======== Verfügbare Daten

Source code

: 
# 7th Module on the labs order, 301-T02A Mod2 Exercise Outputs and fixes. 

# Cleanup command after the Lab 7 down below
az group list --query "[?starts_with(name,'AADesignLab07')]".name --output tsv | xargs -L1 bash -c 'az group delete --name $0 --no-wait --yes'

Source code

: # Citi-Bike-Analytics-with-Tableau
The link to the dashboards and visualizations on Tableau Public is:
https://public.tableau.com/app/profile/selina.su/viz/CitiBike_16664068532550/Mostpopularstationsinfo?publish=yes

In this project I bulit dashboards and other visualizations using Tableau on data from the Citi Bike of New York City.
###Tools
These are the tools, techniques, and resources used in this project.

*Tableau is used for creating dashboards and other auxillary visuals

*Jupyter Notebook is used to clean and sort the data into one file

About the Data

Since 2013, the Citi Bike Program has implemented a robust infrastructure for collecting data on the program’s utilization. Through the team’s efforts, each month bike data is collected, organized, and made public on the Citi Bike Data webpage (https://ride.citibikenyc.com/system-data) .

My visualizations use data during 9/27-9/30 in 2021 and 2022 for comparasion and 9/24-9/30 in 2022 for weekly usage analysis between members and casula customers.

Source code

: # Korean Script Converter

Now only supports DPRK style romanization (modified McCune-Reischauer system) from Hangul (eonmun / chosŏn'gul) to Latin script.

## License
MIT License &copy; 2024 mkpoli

================

Aufgabenstellung
Zieh aus den Einträgen oben jede Zeile heraus, in der das Wort „dashboards“ vorkommt.

Lösung
The link to the dashboards and visualizations on Tableau Public is:
In this project I bulit dashboards and other visualizations using Tableau on data from the Citi Bike of New York City.
*Tableau is used for creating dashboards and other auxillary visuals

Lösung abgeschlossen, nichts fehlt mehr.